From Brussels, Stephen Harper signed the draft Canada-EU Comprehensive Economic and Trade Agreement, opening up agricultural and automotive markets while eliminating almost all tariffs, though a couple of trade-offs will mean pharmaceuticals will get two added years of patent protection. The agreement will spend the next couple of years being ratified by both the various provinces in Canada and the member countries of the EU. The full text isn’t available yet either, but so far the notes are positive – even from the opposition parties including the NDP (though their language was much more cautious than the Liberals’). CBC has some numbers of what this affects, PostMedia looks at potential winners and losers, while Maclean’s Econowatch has ten things to know about it. Maclean’s also has a look at how Jean Charest got the ball rolling on the agreement. Paul Wells notes that this really is a big win for Harper, and will probably be what he becomes known for once he leaves office. John Geddes is reminded of the portents of doom that the Canadian wine industry faced with the original free trade deal with the US – which turned out to be false – and instead heralded an upturn for the industry as they took the need to compete more seriously and got rid of their crappy vines in favour of top hybrids, which is a lesson to the whinging dairy industry. Andrew Coyne says that consumers will be the ultimate winners of CETA.
The move to suspend the embattled Senators without pay his starting to hit snags, with Senator Pamela Wallin and her lawyers threatening legal action as this is all being decided without due process.

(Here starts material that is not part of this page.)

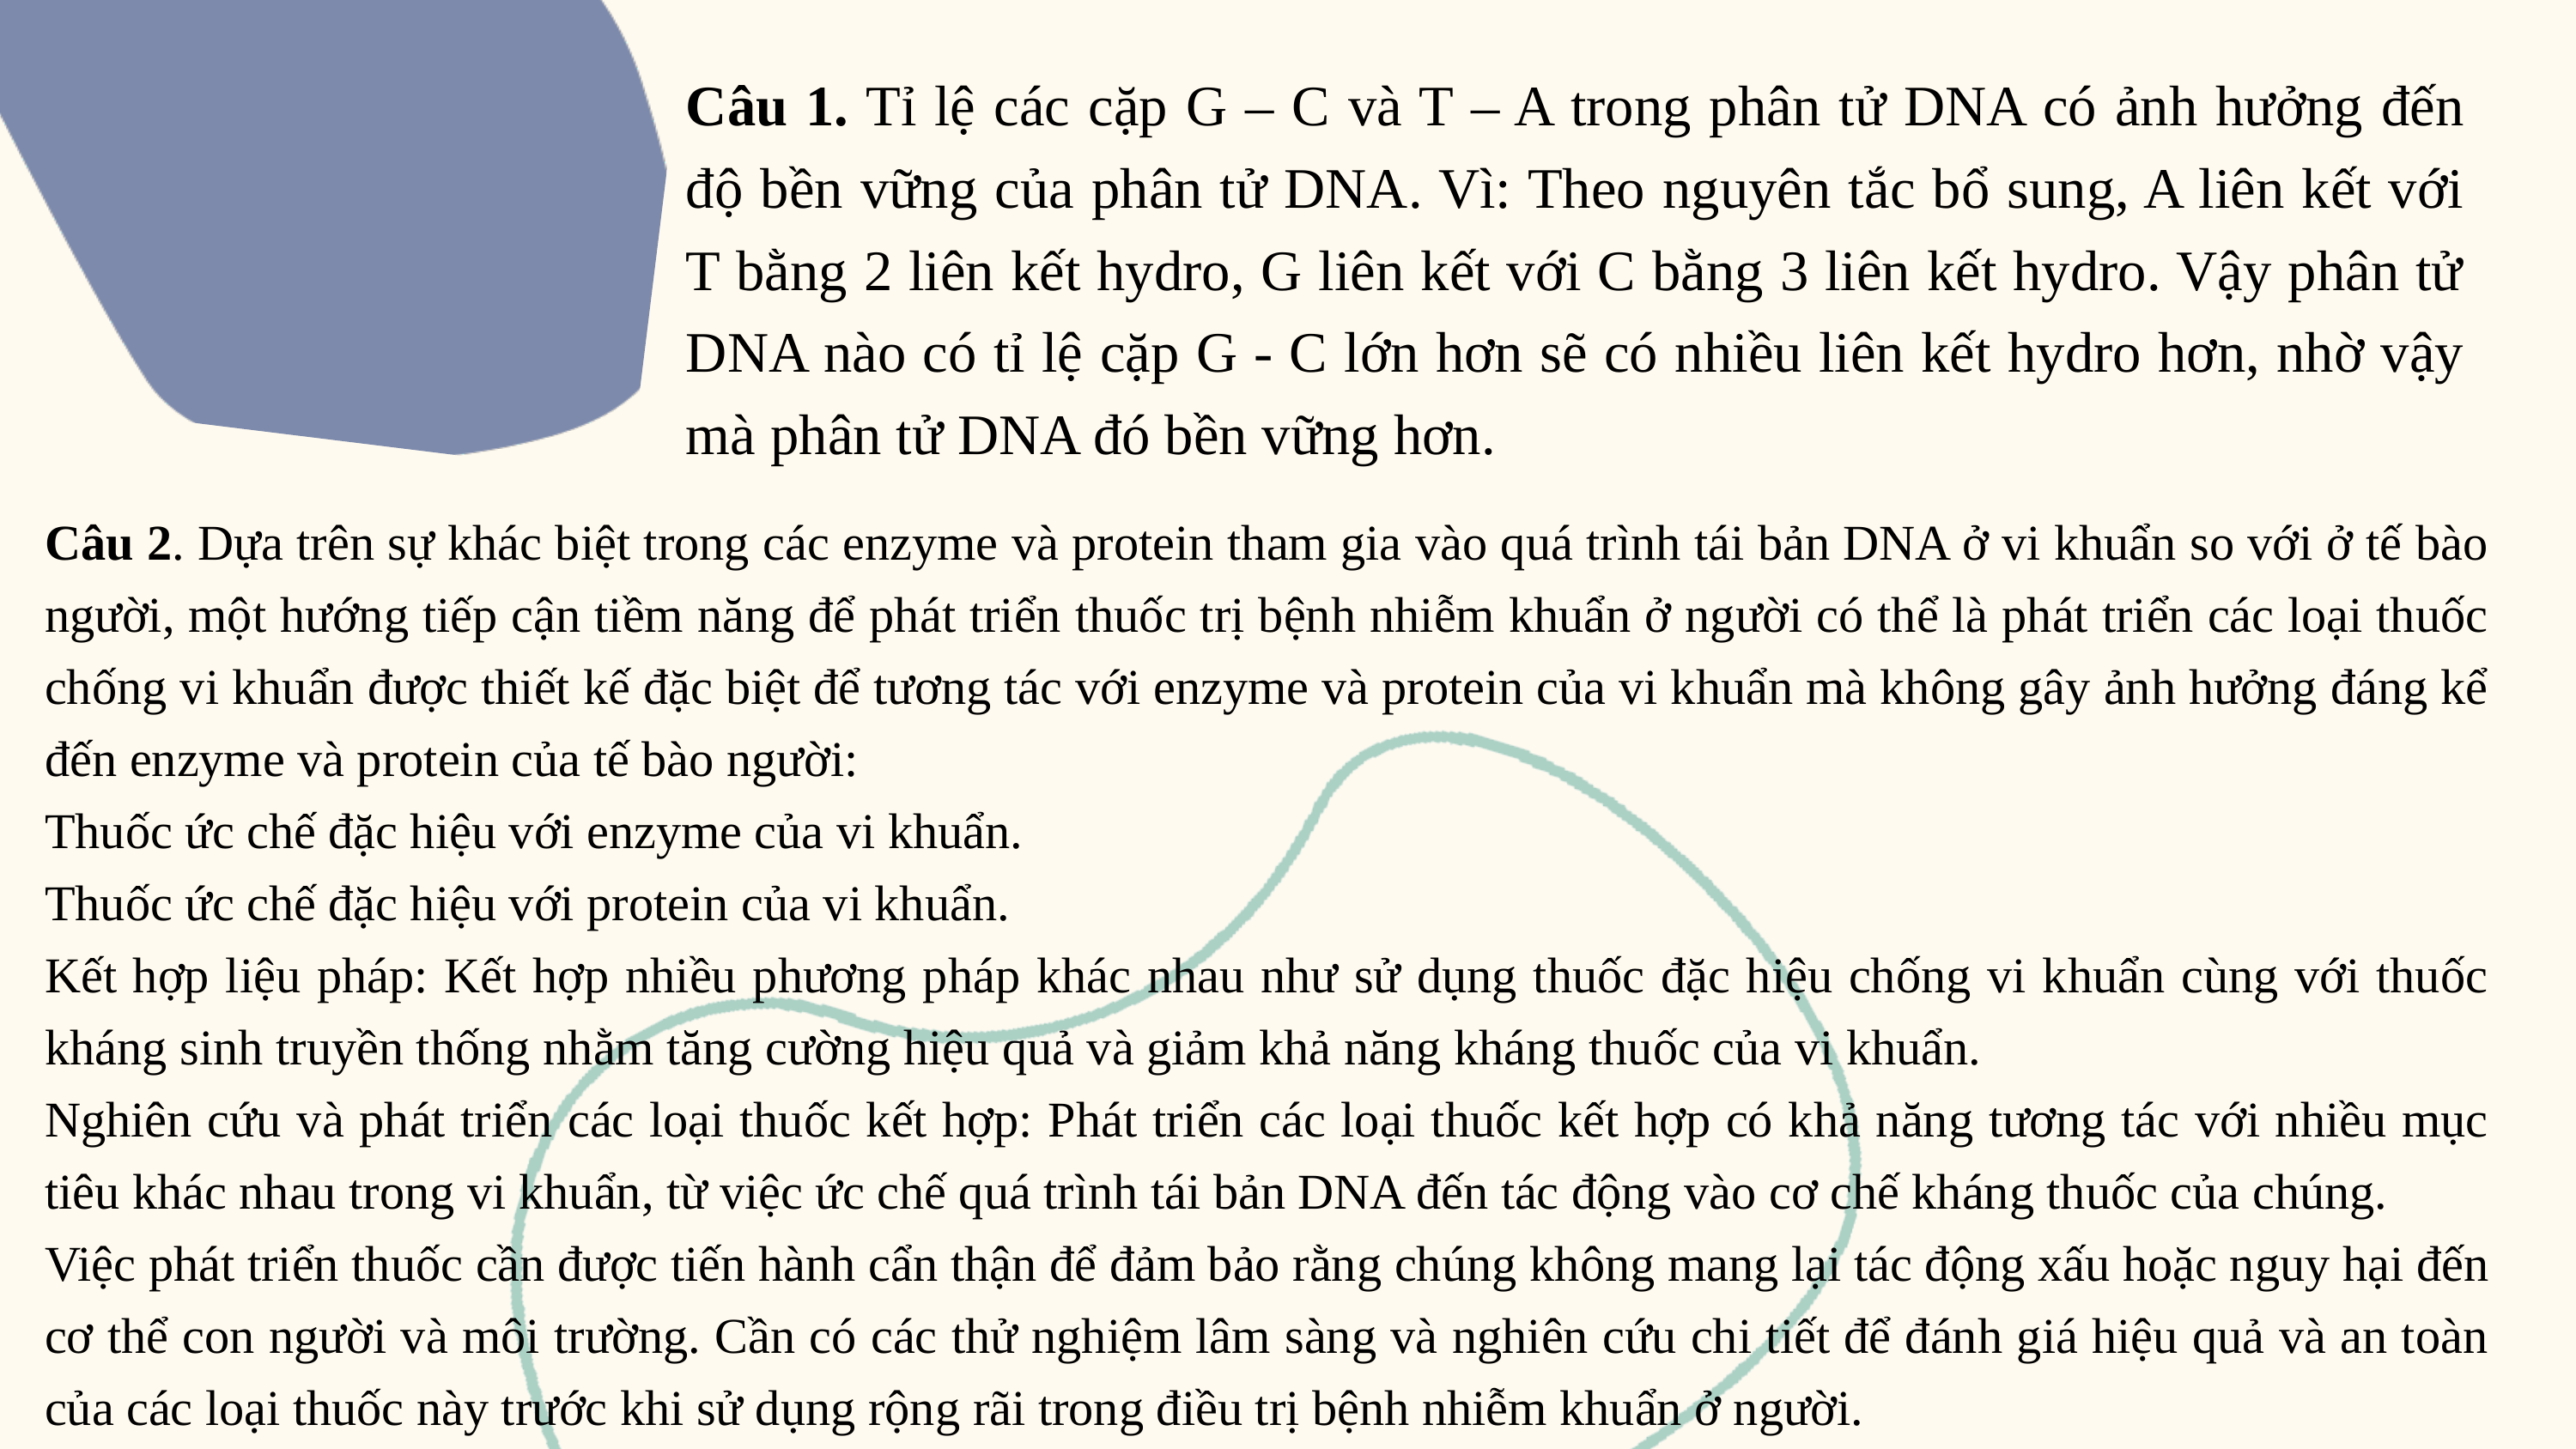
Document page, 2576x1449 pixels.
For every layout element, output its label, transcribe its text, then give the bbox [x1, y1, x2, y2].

Her lawyer compares it to “third world dictatorships,” though I’m sure there are jokes about third world kleptocracies to be made as well. There are senators on both sides who are similarly concerned by the move and its implications, and some concerns about the propriety of the move. While the Senate is more or less able to do it, as the master of its own destiny, that it is being done largely for partisan reasons is a troubling precedent, since the salaries of parliamentarians should never be used as a way of threatening them – even though it is being framed as sanction for the determination by the committee of rule breaking.
The RCMP are defending their actions at the New Brunswick First Nation protest, and point to the large number of weapons, explosive devices and quantities of bear spray that were present at the site of the “peaceful” protest. They also hinted that some of the eight people charged in relation to those offences are not from New Brunswick. AFN National Chief Shawn Atleo slammed the RCMP for their “extreme use of state force,” but one has to wonder if the weapons and the shots fired during the event – and not by police – is not further justification that there was an issue, and that it wasn’t entirely the “peaceful” demonstration that organisers keep insisting was the case.
The Supreme Court has decided that doctors cannot unilaterally decide to make end-of-life decisions for certain patients – at least not in Ontario, where there is an independent consent and capacity board to weigh these matters. Some religious groups are celebrating the move, though it was noted that Ontario’s board has never allowed religious views to triumph in these kinds of matters. The Court also ruled from the bench yesterday and dismissed a case where an offender with the mental capacity of a second grader was attempting to have previous convictions overturned because he wasn’t fit to stand trial in any of those previous cases.
An Alberta judge has ruled against the attempt to have Omar Khadr moved to a provincial prison facility. He remains in maximum security while his lawyers plan to appeal. Meanwhile, Maclean’s looks at the kind of compensation that Khadr will eventually be owed by the government for failing to protect his rights while abroad.
Peter MacKay is getting into the tough on crime game by elaborating on Throne Speech promises, but wants people to know that the new measures will only apply to the “most heinous” offenders like multiple murders or sexual offenders. Never mind that it’ll be a useless law, since these kinds of offenders don’t actually get out of prison as it is, but it serves the Conservatives’ interests in keeping the suburban population fearful so that they can look like they’re doing something.
The first questions about Liberal spending in their new transparency regime have come up with new MP Yvonne Jones’ trip to Nunavut with a staffer. Jones points out that there was nothing unusual about it, considering that it’s the cost of doing business in the North.
Emmett Macfarlane weighs in on the troubling politicisation of Justice Nadon’s appointment to the Supreme Court now that the government of Quebec has also decided to intervene and challenge its legitimacy. What none of the challengers seem to grasp is that Harper could simply have appointed Nadon to the Quebec Court of Appeal for a day before nominating him to the Supreme Court, and their challenge would have been nullified, and that point makes that challenge all the more suspect and one could say baseless.
In an unprecedented move, the Harper government will intervene in a Quebec Superior Court case against Bill 99, which was a Bouchard-era piece of legislation to hit back against the Clarity Act. That he’s doing it without at fanfare is all the more surprising.
And Carolyn Harris previews Princess Anne’s forthcoming official working visit to Kingston to celebrate the 110th anniversary of the Communications and Electronics Branch of the Canadian Forces, for whom she serves as Colonel-in-Chief.